В Тель-Авиве, где они родились, было не так. Улицы подчинялись простой геометрии, пересекаясь под прямым углом и выстраивая параллельные прямые, и чтобы всерьез потеряться, нужно было убегать в глубину старого Яффо, а еще лучше – вырасти.
Тогда, в прошлый раз, его подобрали какие-то мультяшные дети в красочных пухлых шапках: девочка, завернутая в бесконечное, никогда не входившее в моду пальто, и мальчик в вязаном синем шарфе, которые потом, через долгий час и два крошечных бара, оказались ровесниками.
Как их зовут, Орен не помнил. Точнее, не знал; сразу не спрашивал, а после, когда они были уже друзьями, это стало неважным.
Мальчик все время что-то рассказывал, посмеиваясь и размахивая руками, Орен никак не мог вслушаться, хотя тот говорил почти без акцента. Девочка хмурилась и больше молчала. Спросила только, хороший ли он музыкант. Орен не помнил, чтобы рассказывал, чем занимается, но не успел удивиться и помотал головой.
Врать не хотелось. Нехороший. Плохой. Мик Джаггер хороший.
Через год ему будет сорок, а у его клипа в «ютьюбе» — того самого, который он снимал почти месяц и потом еще долго не мог смонтировать, потому что было не идеально — всего только три сотни тысяч просмотров.

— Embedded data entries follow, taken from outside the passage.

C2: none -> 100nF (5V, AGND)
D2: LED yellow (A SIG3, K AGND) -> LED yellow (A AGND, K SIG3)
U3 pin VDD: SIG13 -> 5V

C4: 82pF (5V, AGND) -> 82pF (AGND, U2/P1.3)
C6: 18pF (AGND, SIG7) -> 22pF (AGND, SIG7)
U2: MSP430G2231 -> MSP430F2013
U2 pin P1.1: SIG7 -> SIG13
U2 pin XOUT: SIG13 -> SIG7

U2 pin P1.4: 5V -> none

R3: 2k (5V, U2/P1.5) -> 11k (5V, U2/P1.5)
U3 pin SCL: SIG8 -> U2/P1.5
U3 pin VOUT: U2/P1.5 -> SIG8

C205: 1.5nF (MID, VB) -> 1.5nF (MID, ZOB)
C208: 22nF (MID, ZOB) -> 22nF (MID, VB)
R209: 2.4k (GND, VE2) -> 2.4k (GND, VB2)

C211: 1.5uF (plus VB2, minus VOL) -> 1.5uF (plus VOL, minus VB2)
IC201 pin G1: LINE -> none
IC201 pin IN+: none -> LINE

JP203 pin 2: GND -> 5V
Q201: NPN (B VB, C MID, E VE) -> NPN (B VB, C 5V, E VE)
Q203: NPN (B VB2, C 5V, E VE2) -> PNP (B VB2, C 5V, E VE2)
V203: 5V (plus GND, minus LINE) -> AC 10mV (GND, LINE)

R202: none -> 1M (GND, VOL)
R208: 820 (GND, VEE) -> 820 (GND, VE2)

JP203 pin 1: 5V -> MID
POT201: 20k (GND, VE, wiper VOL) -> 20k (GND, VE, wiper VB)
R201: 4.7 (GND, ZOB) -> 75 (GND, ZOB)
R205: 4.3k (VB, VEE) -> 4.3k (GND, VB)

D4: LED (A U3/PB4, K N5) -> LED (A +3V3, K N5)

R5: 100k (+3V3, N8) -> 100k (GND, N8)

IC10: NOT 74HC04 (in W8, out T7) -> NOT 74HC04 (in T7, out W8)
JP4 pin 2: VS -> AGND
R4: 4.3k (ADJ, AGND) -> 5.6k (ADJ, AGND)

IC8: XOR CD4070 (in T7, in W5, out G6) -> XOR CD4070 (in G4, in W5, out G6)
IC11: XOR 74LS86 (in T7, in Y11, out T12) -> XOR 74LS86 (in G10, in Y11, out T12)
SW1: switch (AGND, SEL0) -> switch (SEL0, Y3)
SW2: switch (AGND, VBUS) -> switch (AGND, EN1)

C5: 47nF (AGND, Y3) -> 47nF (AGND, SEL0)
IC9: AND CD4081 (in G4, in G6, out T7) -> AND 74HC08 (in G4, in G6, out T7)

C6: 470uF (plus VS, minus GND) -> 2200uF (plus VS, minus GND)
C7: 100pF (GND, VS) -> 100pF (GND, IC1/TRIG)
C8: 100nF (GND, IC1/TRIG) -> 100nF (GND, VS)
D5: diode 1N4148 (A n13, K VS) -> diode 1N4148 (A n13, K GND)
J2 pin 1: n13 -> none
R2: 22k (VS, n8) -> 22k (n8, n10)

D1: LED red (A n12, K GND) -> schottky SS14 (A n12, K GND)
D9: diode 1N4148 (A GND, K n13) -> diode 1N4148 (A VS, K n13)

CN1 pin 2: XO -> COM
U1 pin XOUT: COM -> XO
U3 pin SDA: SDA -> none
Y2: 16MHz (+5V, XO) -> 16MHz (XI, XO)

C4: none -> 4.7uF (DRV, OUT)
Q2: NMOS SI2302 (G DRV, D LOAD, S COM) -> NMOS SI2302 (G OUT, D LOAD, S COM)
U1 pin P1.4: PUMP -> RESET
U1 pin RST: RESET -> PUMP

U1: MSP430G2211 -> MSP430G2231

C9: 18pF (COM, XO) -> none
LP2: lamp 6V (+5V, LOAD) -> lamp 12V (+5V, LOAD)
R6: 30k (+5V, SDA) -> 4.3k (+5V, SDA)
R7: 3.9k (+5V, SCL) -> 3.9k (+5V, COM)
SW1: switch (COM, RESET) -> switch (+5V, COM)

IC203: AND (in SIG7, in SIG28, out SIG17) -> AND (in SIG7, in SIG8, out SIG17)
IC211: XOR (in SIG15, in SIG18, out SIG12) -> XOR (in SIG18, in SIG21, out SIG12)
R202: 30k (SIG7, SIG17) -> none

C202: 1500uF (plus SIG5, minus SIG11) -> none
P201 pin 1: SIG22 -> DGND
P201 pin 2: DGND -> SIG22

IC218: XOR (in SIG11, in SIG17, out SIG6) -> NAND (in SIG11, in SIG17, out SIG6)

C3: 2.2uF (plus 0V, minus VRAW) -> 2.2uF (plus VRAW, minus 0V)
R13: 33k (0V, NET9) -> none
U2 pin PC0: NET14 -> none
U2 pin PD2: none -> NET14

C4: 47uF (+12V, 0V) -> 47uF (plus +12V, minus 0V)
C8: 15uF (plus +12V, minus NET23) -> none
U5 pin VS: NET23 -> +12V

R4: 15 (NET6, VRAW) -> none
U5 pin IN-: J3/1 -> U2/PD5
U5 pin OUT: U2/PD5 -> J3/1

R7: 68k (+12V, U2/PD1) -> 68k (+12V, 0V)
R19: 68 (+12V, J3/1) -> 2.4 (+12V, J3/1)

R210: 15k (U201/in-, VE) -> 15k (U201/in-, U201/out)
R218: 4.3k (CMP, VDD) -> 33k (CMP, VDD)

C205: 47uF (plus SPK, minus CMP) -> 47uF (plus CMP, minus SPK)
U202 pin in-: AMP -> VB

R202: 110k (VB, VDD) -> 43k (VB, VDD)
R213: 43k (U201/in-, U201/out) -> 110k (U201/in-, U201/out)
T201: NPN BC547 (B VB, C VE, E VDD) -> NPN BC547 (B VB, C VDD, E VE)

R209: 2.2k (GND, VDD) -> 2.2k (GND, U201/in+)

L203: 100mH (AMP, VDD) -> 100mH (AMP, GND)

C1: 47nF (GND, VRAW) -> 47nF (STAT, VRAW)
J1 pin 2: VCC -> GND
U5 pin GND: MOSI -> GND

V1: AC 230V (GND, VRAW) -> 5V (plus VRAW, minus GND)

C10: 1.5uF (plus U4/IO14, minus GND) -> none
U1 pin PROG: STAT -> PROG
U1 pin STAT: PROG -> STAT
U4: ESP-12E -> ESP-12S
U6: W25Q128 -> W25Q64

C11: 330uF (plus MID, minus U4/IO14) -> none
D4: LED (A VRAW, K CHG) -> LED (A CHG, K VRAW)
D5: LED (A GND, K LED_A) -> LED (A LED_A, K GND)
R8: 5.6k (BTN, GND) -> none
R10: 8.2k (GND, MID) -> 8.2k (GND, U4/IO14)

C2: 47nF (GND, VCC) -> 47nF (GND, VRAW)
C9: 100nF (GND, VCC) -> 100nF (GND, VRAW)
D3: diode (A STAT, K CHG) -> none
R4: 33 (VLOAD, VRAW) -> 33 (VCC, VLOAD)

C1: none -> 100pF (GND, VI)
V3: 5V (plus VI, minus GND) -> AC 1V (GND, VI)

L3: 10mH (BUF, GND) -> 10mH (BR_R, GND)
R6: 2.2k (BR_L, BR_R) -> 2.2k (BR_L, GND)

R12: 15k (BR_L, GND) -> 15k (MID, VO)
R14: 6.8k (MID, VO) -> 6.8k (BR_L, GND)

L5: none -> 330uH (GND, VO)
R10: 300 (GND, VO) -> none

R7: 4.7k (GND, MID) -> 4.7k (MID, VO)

В газетах его хвалили. Его даже приглашали на телеэфиры – утренние, которые смотрят, сочиняя детям с собой бутерброды, — где он улыбался и желал всем хорошего дня. После съемок к нему подходили веселые визажистки и просили автограф. Иногда оставляли свой, написав телефон. Орен чувствовал, что дело не в песнях. Он просто красивый. Это было обычным. Орен знал об этом с самого детства, он был красивым ребенком, потом стал красивым мужчиной.
Оставшись один, он иногда представлял, как люди визжат на концертах, вскидывая к нему руки, позвякивающие в такт серебряными браслетами. Женщины всегда почему-то были с браслетами. Мужчины тоже. Весь мир звенел и кричал в честь него. Мечтать о таком было стыдно. Его всегда слушали тихо, даже в первых рядах на танцполе, а друзья потом говорили, что его музыка не для всех, только для умных.
На терапии Дора, которой Орен уже четвертый год платил за то, чтобы иметь стыдные чувства, говорила, что ему нужно стать мамой и папой себе самому. Додать себе то, что они забыли и не сумели. Тогда Орен понял, что дело было не в людях. Ему просто нечего им предложить. Придется лишь притворяться.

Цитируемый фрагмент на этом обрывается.